═══ Provided material ═══

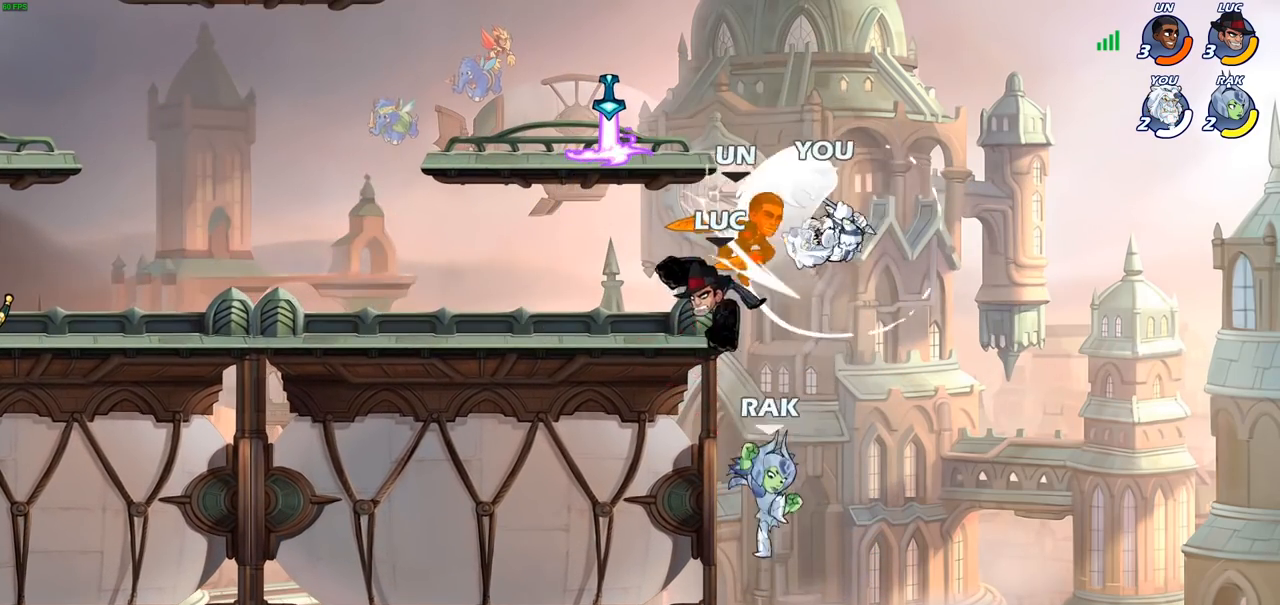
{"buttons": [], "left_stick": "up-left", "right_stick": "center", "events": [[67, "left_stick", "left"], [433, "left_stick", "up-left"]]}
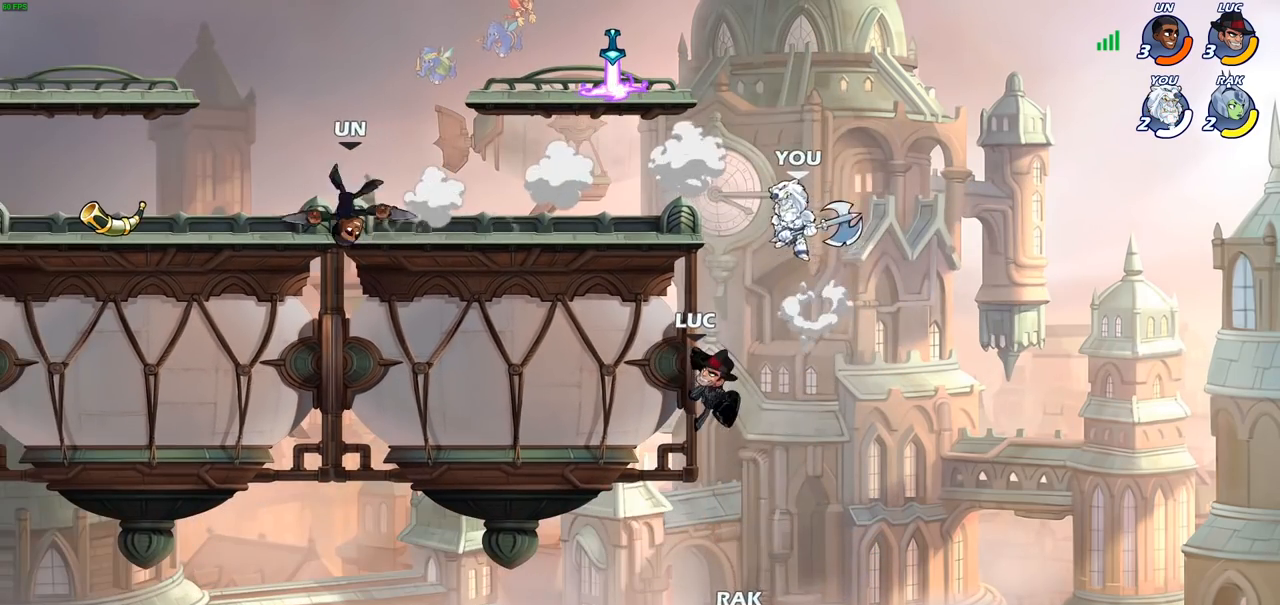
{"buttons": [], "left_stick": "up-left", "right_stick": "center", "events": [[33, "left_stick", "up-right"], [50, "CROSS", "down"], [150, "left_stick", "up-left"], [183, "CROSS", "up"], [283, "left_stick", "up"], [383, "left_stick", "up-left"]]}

═══
═══ Provided material ═══

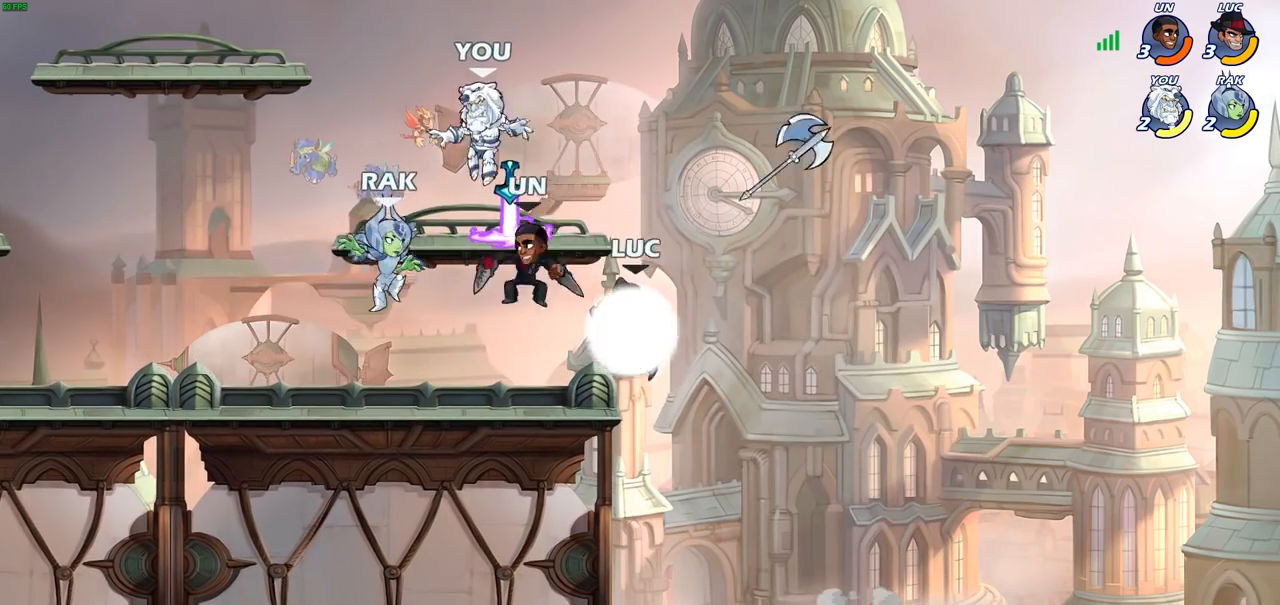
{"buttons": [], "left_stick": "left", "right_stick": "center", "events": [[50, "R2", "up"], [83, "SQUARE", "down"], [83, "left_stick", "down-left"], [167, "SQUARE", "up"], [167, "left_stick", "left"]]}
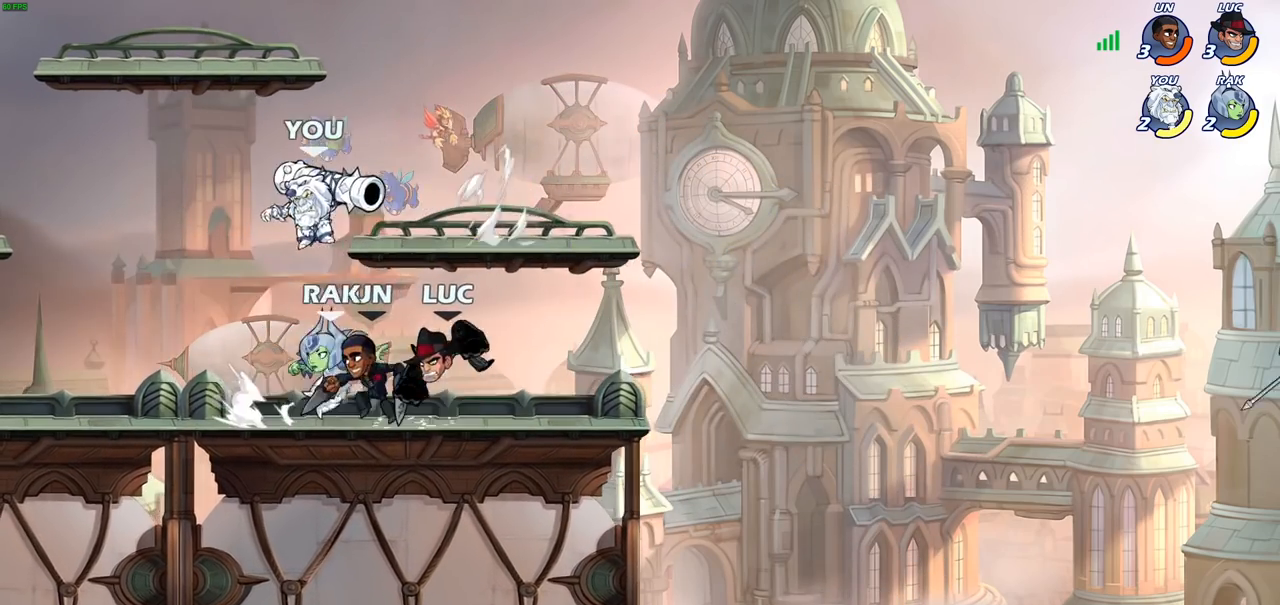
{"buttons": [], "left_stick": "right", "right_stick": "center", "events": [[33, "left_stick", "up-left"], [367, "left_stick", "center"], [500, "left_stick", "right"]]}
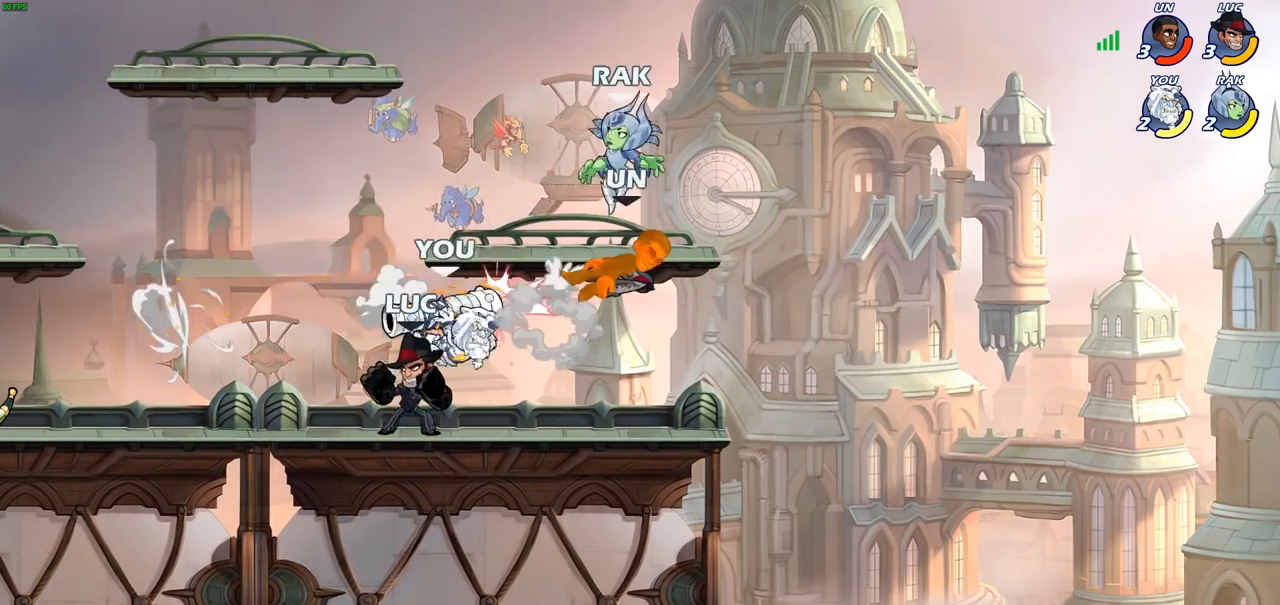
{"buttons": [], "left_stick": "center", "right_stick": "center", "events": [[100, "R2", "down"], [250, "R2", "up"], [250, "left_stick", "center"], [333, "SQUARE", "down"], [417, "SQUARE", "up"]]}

═══

• [Task prompt] Look for the string "SQUARE" in the listing above and copy every line holding it.

• [Result of the exercise]
{"buttons": [], "left_stick": "left", "right_stick": "center", "events": [[50, "R2", "up"], [83, "SQUARE", "down"], [83, "left_stick", "down-left"], [167, "SQUARE", "up"], [167, "left_stick", "left"]]}
{"buttons": [], "left_stick": "center", "right_stick": "center", "events": [[100, "R2", "down"], [250, "R2", "up"], [250, "left_stick", "center"], [333, "SQUARE", "down"], [417, "SQUARE", "up"]]}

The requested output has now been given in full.